Problems and tasks ::
1) In the student profile, what sparked Conner Kearey's passion for engineering?
2) Quote the student profile word for word, everything from "On a daily basis, engineers" down to "with a problem?".

::: Document excerpt

Conner Kearey

  • Uses knowledge and experience as motivation
  • Passionate about the built environment
  • Experienced on live construction sites
  • Uses methodical thinking to overcome challenges
  • Working towards a more sustainable future in materials
  • Changing the way our world is built

    Conner Kearey

    1. Who are you? And what is your passion?

    I am originally from Tavistock, a small town on the edge of Dartmoor. Coming into the 'big city' was a bit of a culture shock after living in the middle of nowhere. My passion for engineering was sparked by travelling through the Channel Tunnel. 
    I have found it fascinating learning about the built environment, gaining an understanding of how to design infrastructures we use every day and take for granted, from buildings to bridges and roads to railways. 
    I am studying civil engineering because I want to have an impact on the built environment, helping to improve the life of societies.
    Civil engineering is the sort of industry where you could be anywhere in the country and think, through the work you have done, you have just helped hundreds of people get to their office safely that morning. I am motivated by the fact my knowledge and learning can be used to help the country by working on civil projects. 
    While not studying, I enjoy clay pigeon shooting with the University’s shooting team in the beautiful countryside surrounding Plymouth. 

    I am motivated by the fact my knowledge and learning can be used to help the country by working on civil projects.

    Conner Kearey

    2. How does Plymouth lead the way in engineering?

    Plymouth’s wide range of experimental facilities and strong industry links was a huge pull compared to other universities. This makes the teaching tailored to the current industry needs, making Plymouth engineering graduates extremely employable.
    Plymouth boasts the largest industrial advisory group for civil engineering in the country.
    The range of facilities includes the Brunel and Smeaton Laboratories and the Marine Building. I still remember creating concrete mixes and testing them in the labs during my first year, before conducting pipe flow experiments later in my course.
    I have the knowledge to design structural elements in steel, concrete and timber. 
    Field trips to active construction sites and engineering landmarks such as the Tamar Bridge have given me the chance to see civil engineering in practice. 
    All the skills and knowledge I have gained from my degree have allowed me to get an industry placement. 

    3. What is a fear you’d like to conquer?

    I have a fear of public speaking in front of large audiences. I would really like to conquer this fear, as a large part of engineering is communication. 
    On a daily basis, engineers have to accurately communicate problems and solutions to the clients and people on site. 
    Many of the people you come across you have never met before. Studying engineering and working on placement has allowed me to begin overcoming my fear by presenting to larger groups. 

    4. How do you respond when faced with a problem?

    When faced with a problem, my first step is to stop and fully understand the situation. I gather up all the information available into one place, then step by step work through different solutions.

::::::
::: Dataset records

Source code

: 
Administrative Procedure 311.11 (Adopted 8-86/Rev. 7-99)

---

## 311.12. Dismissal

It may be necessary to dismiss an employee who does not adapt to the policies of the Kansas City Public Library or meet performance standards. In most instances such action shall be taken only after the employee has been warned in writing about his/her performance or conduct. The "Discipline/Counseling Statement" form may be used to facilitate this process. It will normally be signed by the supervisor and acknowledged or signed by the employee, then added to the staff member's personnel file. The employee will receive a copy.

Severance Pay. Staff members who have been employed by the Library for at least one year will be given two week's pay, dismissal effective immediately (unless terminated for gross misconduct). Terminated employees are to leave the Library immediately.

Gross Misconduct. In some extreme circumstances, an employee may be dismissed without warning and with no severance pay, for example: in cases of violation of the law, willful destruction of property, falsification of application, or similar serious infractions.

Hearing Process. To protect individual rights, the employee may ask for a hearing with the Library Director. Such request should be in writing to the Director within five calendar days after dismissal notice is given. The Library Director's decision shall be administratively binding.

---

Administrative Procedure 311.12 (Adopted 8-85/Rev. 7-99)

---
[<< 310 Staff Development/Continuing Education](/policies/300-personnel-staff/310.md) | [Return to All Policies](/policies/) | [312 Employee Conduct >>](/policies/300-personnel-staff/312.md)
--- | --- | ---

::::::

Solved tasks ::
1) Travelling through the Channel Tunnel.

2)
On a daily basis, engineers have to accurately communicate problems and solutions to the clients and people on site. 
    Many of the people you come across you have never met before. Studying engineering and working on placement has allowed me to begin overcoming my fear by presenting to larger groups. 

    4. How do you respond when faced with a problem?